#### Problem to solve
I'd ask you to write out the lines below exactly, with no images.

╭─ Dataset records

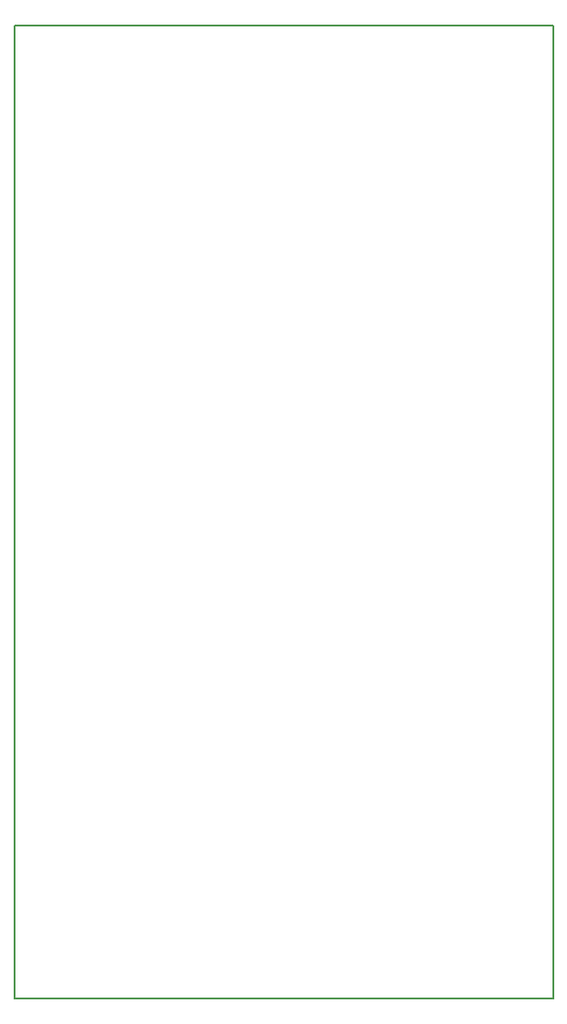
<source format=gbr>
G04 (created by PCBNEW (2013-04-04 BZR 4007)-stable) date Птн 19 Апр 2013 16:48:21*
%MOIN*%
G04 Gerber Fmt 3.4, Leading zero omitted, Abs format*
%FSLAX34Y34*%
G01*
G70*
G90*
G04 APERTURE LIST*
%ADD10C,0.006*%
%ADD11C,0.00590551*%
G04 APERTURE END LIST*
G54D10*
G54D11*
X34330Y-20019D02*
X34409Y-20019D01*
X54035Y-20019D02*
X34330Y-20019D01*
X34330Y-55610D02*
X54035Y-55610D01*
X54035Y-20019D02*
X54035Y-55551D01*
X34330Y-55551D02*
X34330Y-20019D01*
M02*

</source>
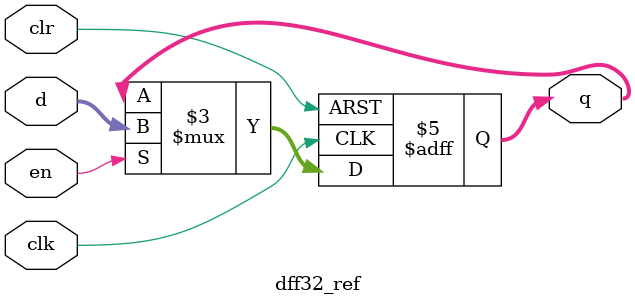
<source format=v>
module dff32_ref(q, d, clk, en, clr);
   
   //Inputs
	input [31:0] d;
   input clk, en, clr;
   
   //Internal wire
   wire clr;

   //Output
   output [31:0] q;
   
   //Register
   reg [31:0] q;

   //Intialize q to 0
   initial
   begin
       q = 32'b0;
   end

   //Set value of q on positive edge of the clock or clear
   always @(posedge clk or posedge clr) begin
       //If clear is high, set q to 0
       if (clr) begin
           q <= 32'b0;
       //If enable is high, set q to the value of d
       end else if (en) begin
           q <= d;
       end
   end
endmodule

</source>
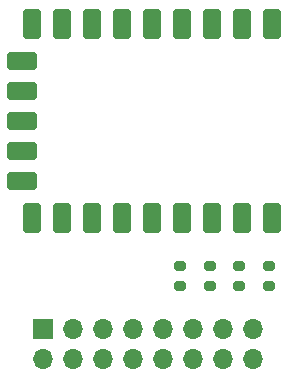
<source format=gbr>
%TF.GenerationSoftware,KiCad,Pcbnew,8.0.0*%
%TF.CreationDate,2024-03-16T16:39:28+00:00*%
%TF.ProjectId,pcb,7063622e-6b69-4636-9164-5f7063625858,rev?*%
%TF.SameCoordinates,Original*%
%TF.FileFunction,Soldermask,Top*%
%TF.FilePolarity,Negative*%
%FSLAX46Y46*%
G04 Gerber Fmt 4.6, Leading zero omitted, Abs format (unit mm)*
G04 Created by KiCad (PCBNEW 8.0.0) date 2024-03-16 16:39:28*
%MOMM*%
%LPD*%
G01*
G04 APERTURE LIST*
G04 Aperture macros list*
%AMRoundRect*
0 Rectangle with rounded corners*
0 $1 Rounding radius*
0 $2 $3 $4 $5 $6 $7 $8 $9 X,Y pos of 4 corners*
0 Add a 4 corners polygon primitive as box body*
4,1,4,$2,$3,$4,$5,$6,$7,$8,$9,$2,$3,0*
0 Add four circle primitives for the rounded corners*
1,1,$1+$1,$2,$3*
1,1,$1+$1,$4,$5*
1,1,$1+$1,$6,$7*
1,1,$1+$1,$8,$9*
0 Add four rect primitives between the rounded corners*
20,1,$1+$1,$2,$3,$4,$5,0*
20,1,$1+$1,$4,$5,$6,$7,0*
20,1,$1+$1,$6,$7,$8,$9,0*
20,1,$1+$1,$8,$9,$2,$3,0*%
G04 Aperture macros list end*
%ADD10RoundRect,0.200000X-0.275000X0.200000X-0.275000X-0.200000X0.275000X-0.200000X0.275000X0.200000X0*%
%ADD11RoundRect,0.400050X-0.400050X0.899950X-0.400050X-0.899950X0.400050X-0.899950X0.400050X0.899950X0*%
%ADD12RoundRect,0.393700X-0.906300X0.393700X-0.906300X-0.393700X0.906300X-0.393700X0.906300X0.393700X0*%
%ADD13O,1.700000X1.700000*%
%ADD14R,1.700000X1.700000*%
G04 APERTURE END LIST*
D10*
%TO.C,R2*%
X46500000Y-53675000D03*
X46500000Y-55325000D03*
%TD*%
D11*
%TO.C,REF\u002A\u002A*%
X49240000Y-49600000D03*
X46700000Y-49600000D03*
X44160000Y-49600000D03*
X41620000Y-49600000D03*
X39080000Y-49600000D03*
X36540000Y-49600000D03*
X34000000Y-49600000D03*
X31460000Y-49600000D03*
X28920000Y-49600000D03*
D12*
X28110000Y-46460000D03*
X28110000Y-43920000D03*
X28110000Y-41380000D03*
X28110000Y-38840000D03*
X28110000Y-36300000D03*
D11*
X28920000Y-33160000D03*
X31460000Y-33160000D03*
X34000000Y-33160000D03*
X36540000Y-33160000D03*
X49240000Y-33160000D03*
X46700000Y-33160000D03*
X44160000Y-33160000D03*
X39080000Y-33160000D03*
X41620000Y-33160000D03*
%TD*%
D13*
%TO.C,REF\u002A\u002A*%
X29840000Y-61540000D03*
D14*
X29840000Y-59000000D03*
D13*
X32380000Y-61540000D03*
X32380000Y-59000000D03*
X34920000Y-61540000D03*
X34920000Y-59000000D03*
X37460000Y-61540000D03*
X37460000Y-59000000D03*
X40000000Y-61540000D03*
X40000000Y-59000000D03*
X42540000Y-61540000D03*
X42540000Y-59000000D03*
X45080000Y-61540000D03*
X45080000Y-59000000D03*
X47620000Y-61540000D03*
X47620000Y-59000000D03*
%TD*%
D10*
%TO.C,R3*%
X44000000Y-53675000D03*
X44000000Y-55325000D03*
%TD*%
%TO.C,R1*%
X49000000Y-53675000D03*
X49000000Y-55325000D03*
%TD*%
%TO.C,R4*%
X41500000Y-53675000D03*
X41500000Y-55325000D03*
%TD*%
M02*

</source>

╰─

#### Answer
<source format=gbr>
G04 (created by PCBNEW (2013-04-04 BZR 4007)-stable) date Птн 19 Апр 2013 16:48:21*
%MOIN*%
G04 Gerber Fmt 3.4, Leading zero omitted, Abs format*
%FSLAX34Y34*%
G01*
G70*
G90*
G04 APERTURE LIST*
%ADD10C,0.006*%
%ADD11C,0.00590551*%
G04 APERTURE END LIST*
G54D10*
G54D11*
X34330Y-20019D02*
X34409Y-20019D01*
X54035Y-20019D02*
X34330Y-20019D01*
X34330Y-55610D02*
X54035Y-55610D01*
X54035Y-20019D02*
X54035Y-55551D01*
X34330Y-55551D02*
X34330Y-20019D01*
M02*

</source>
<source format=v>
module dff32_ref(q, d, clk, en, clr);
   
   //Inputs
	input [31:0] d;
   input clk, en, clr;
   
   //Internal wire
   wire clr;

   //Output
   output [31:0] q;
   
   //Register
   reg [31:0] q;

   //Intialize q to 0
   initial
   begin
       q = 32'b0;
   end

   //Set value of q on positive edge of the clock or clear
   always @(posedge clk or posedge clr) begin
       //If clear is high, set q to 0
       if (clr) begin
           q <= 32'b0;
       //If enable is high, set q to the value of d
       end else if (en) begin
           q <= d;
       end
   end
endmodule

</source>
<source format=gbr>
%TF.GenerationSoftware,KiCad,Pcbnew,8.0.0*%
%TF.CreationDate,2024-03-16T16:39:28+00:00*%
%TF.ProjectId,pcb,7063622e-6b69-4636-9164-5f7063625858,rev?*%
%TF.SameCoordinates,Original*%
%TF.FileFunction,Soldermask,Top*%
%TF.FilePolarity,Negative*%
%FSLAX46Y46*%
G04 Gerber Fmt 4.6, Leading zero omitted, Abs format (unit mm)*
G04 Created by KiCad (PCBNEW 8.0.0) date 2024-03-16 16:39:28*
%MOMM*%
%LPD*%
G01*
G04 APERTURE LIST*
G04 Aperture macros list*
%AMRoundRect*
0 Rectangle with rounded corners*
0 $1 Rounding radius*
0 $2 $3 $4 $5 $6 $7 $8 $9 X,Y pos of 4 corners*
0 Add a 4 corners polygon primitive as box body*
4,1,4,$2,$3,$4,$5,$6,$7,$8,$9,$2,$3,0*
0 Add four circle primitives for the rounded corners*
1,1,$1+$1,$2,$3*
1,1,$1+$1,$4,$5*
1,1,$1+$1,$6,$7*
1,1,$1+$1,$8,$9*
0 Add four rect primitives between the rounded corners*
20,1,$1+$1,$2,$3,$4,$5,0*
20,1,$1+$1,$4,$5,$6,$7,0*
20,1,$1+$1,$6,$7,$8,$9,0*
20,1,$1+$1,$8,$9,$2,$3,0*%
G04 Aperture macros list end*
%ADD10RoundRect,0.200000X-0.275000X0.200000X-0.275000X-0.200000X0.275000X-0.200000X0.275000X0.200000X0*%
%ADD11RoundRect,0.400050X-0.400050X0.899950X-0.400050X-0.899950X0.400050X-0.899950X0.400050X0.899950X0*%
%ADD12RoundRect,0.393700X-0.906300X0.393700X-0.906300X-0.393700X0.906300X-0.393700X0.906300X0.393700X0*%
%ADD13O,1.700000X1.700000*%
%ADD14R,1.700000X1.700000*%
G04 APERTURE END LIST*
D10*
%TO.C,R2*%
X46500000Y-53675000D03*
X46500000Y-55325000D03*
%TD*%
D11*
%TO.C,REF\u002A\u002A*%
X49240000Y-49600000D03*
X46700000Y-49600000D03*
X44160000Y-49600000D03*
X41620000Y-49600000D03*
X39080000Y-49600000D03*
X36540000Y-49600000D03*
X34000000Y-49600000D03*
X31460000Y-49600000D03*
X28920000Y-49600000D03*
D12*
X28110000Y-46460000D03*
X28110000Y-43920000D03*
X28110000Y-41380000D03*
X28110000Y-38840000D03*
X28110000Y-36300000D03*
D11*
X28920000Y-33160000D03*
X31460000Y-33160000D03*
X34000000Y-33160000D03*
X36540000Y-33160000D03*
X49240000Y-33160000D03*
X46700000Y-33160000D03*
X44160000Y-33160000D03*
X39080000Y-33160000D03*
X41620000Y-33160000D03*
%TD*%
D13*
%TO.C,REF\u002A\u002A*%
X29840000Y-61540000D03*
D14*
X29840000Y-59000000D03*
D13*
X32380000Y-61540000D03*
X32380000Y-59000000D03*
X34920000Y-61540000D03*
X34920000Y-59000000D03*
X37460000Y-61540000D03*
X37460000Y-59000000D03*
X40000000Y-61540000D03*
X40000000Y-59000000D03*
X42540000Y-61540000D03*
X42540000Y-59000000D03*
X45080000Y-61540000D03*
X45080000Y-59000000D03*
X47620000Y-61540000D03*
X47620000Y-59000000D03*
%TD*%
D10*
%TO.C,R3*%
X44000000Y-53675000D03*
X44000000Y-55325000D03*
%TD*%
%TO.C,R1*%
X49000000Y-53675000D03*
X49000000Y-55325000D03*
%TD*%
%TO.C,R4*%
X41500000Y-53675000D03*
X41500000Y-55325000D03*
%TD*%
M02*

</source>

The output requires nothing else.